-- Entries shown follows --
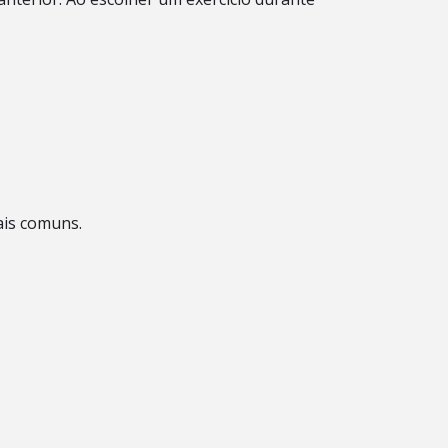
ais comuns.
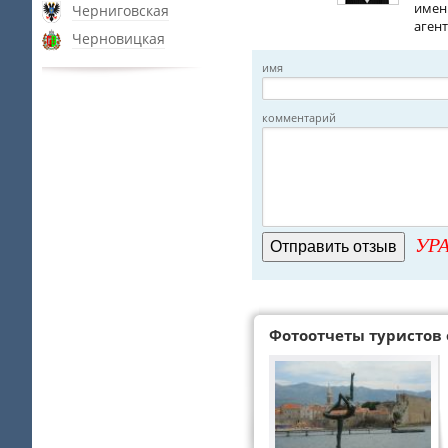
имен
Черниговская
аген
Черновицкая
имя
комментарий
УРА
Фотоотчеты туристов 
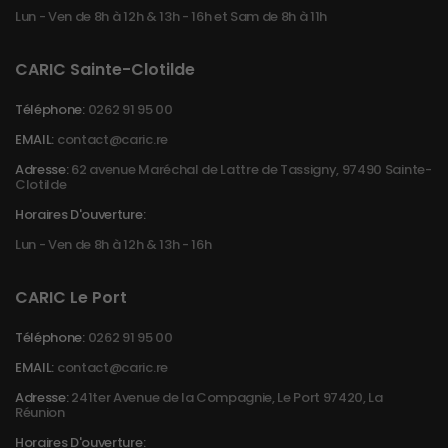
Lun - Ven de 8h à 12h & 13h - 16h et Sam de 8h à 11h
CARIC Sainte-Clotilde
Téléphone:
0262 91 95 00
EMAIL:
contact@caric.re
Adresse:
62 avenue Maréchal de Lattre de Tassigny, 97490 Sainte-
Clotilde
Horaires D'ouverture:
Lun - Ven de 8h à 12h & 13h - 16h
CARIC Le Port
Téléphone:
0262 91 95 00
EMAIL:
contact@caric.re
Adresse:
241ter Avenue de la Compagnie, Le Port 97420, La
Réunion
Horaires D'ouverture:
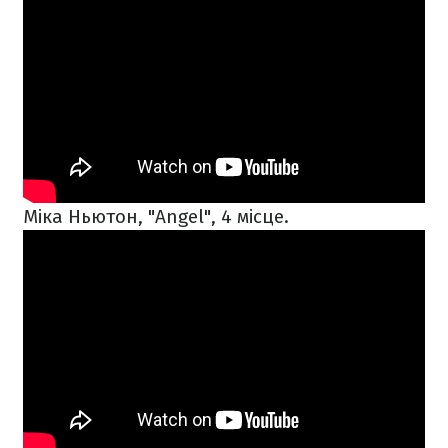
Міка Ньютон, "Angel", 4 місце.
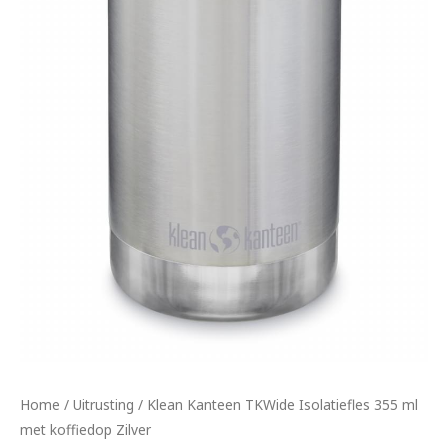
Home
/
Uitrusting
/ Klean Kanteen TKWide Isolatiefles 355 ml
met koffiedop Zilver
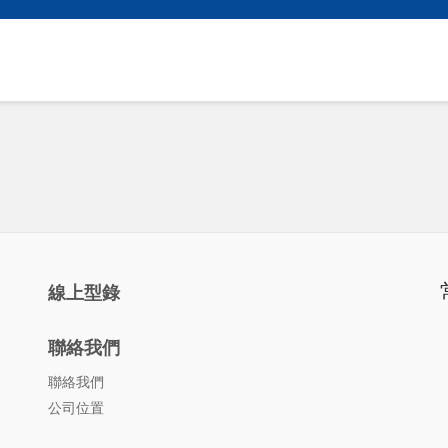
線上型錄
聯絡我們
聯絡我們
公司位置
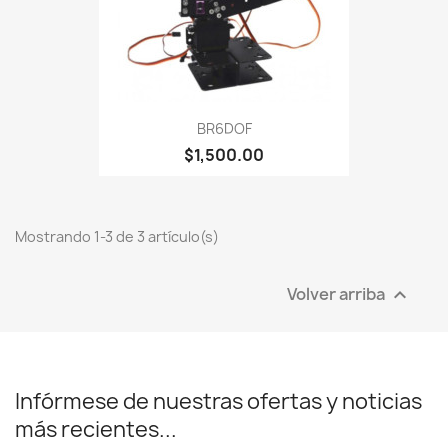
BR6DOF
$1,500.00
Mostrando 1-3 de 3 artículo(s)
Volver arriba

Infórmese de nuestras ofertas y noticias
más recientes...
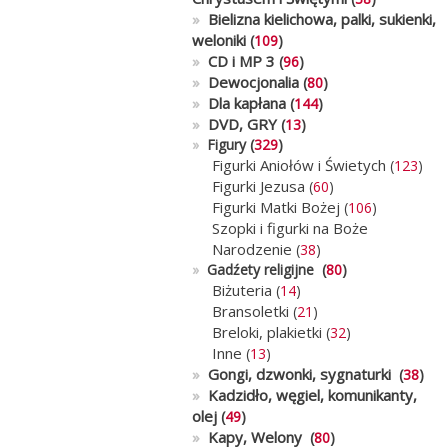
»
Bielizna kielichowa, palki, sukienki,
weloniki
(
109
)
»
CD i MP 3
(
96
)
»
Dewocjonalia
(
80
)
»
Dla kapłana
(
144
)
»
DVD, GRY
(
13
)
»
Figury (
329
)
Figurki Aniołów i Świetych
(
123
)
Figurki Jezusa
(
60
)
Figurki Matki Bożej
(
106
)
Szopki i figurki na Boże
Narodzenie
(
38
)
»
Gadźety religijne (
80
)
Biżuteria
(
14
)
Bransoletki
(
21
)
Breloki, plakietki
(
32
)
Inne
(
13
)
»
Gongi, dzwonki, sygnaturki
(
38
)
»
Kadzidło, węgiel, komunikanty,
olej
(
49
)
»
Kapy, Welony
(
80
)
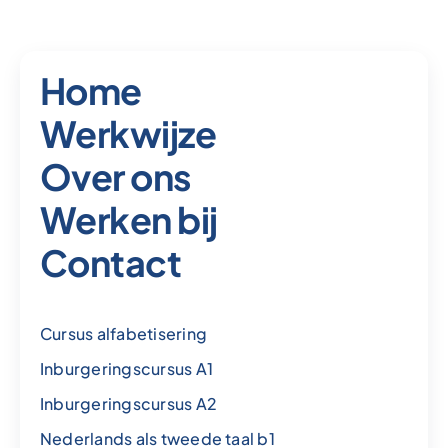
Home
Werkwijze
Over ons
Werken bij
Contact
Cursus alfabetisering
Inburgeringscursus A1
Inburgeringscursus A2
Nederlands als tweede taal b1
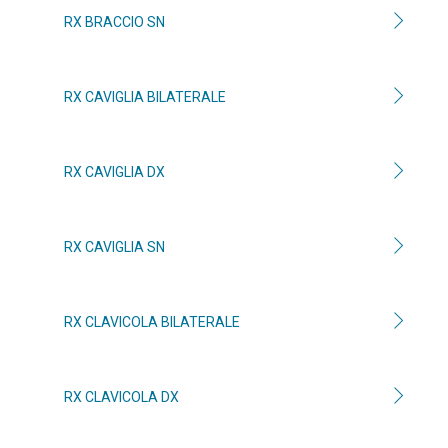
RX BRACCIO SN
RX CAVIGLIA BILATERALE
RX CAVIGLIA DX
RX CAVIGLIA SN
RX CLAVICOLA BILATERALE
RX CLAVICOLA DX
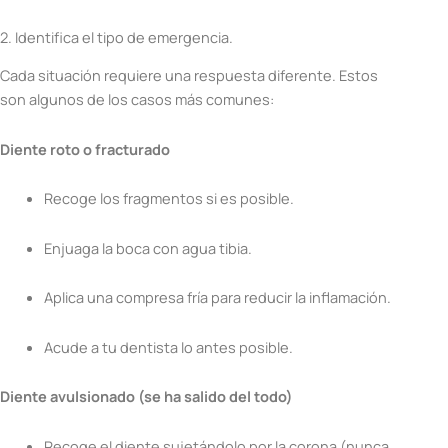
2. Identifica el tipo de emergencia.
Cada situación requiere una respuesta diferente. Estos
son algunos de los casos más comunes:
Diente roto o fracturado
Recoge los fragmentos si es posible.
Enjuaga la boca con agua tibia.
Aplica una compresa fría para reducir la inflamación.
Acude a tu dentista lo antes posible.
Diente avulsionado (se ha salido del todo)
Recoge el diente sujetándolo por la corona (nunca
-- Entries shown concluded --
Assigned task: Keep the pictures out of the copy and write out the data exactly as it stands.

Output:
ais comuns.
имен
Черниговская
аген
Черновицкая
имя
комментарий
УРА
Фотоотчеты туристов 
Lun - Ven de 8h à 12h & 13h - 16h et Sam de 8h à 11h
CARIC Sainte-Clotilde
Téléphone:
0262 91 95 00
EMAIL:
contact@caric.re
Adresse:
62 avenue Maréchal de Lattre de Tassigny, 97490 Sainte-
Clotilde
Horaires D'ouverture:
Lun - Ven de 8h à 12h & 13h - 16h
CARIC Le Port
Téléphone:
0262 91 95 00
EMAIL:
contact@caric.re
Adresse:
241ter Avenue de la Compagnie, Le Port 97420, La
Réunion
Horaires D'ouverture:
Міка Ньютон, "Angel", 4 місце.
Home
/
Uitrusting
/ Klean Kanteen TKWide Isolatiefles 355 ml
met koffiedop Zilver
線上型錄
聯絡我們
聯絡我們
公司位置
BR6DOF
$1,500.00
Mostrando 1-3 de 3 artículo(s)
Volver arriba

Infórmese de nuestras ofertas y noticias
más recientes...
»
Bielizna kielichowa, palki, sukienki,
weloniki
(
109
)
»
CD i MP 3
(
96
)
»
Dewocjonalia
(
80
)
»
Dla kapłana
(
144
)
»
DVD, GRY
(
13
)
»
Figury (
329
)
Figurki Aniołów i Świetych
(
123
)
Figurki Jezusa
(
60
)
Figurki Matki Bożej
(
106
)
Szopki i figurki na Boże
Narodzenie
(
38
)
»
Gadźety religijne (
80
)
Biżuteria
(
14
)
Bransoletki
(
21
)
Breloki, plakietki
(
32
)
Inne
(
13
)
»
Gongi, dzwonki, sygnaturki
(
38
)
»
Kadzidło, węgiel, komunikanty,
olej
(
49
)
»
Kapy, Welony
(
80
)
Home
Werkwijze
Over ons
Werken bij
Contact
Cursus alfabetisering
Inburgeringscursus A1
Inburgeringscursus A2
Nederlands als tweede taal b1
RX BRACCIO SN
RX CAVIGLIA BILATERALE
RX CAVIGLIA DX
RX CAVIGLIA SN
RX CLAVICOLA BILATERALE
RX CLAVICOLA DX
2. Identifica el tipo de emergencia.
Cada situación requiere una respuesta diferente. Estos
son algunos de los casos más comunes:
Diente roto o fracturado
Recoge los fragmentos si es posible.
Enjuaga la boca con agua tibia.
Aplica una compresa fría para reducir la inflamación.
Acude a tu dentista lo antes posible.
Diente avulsionado (se ha salido del todo)
Recoge el diente sujetándolo por la corona (nunca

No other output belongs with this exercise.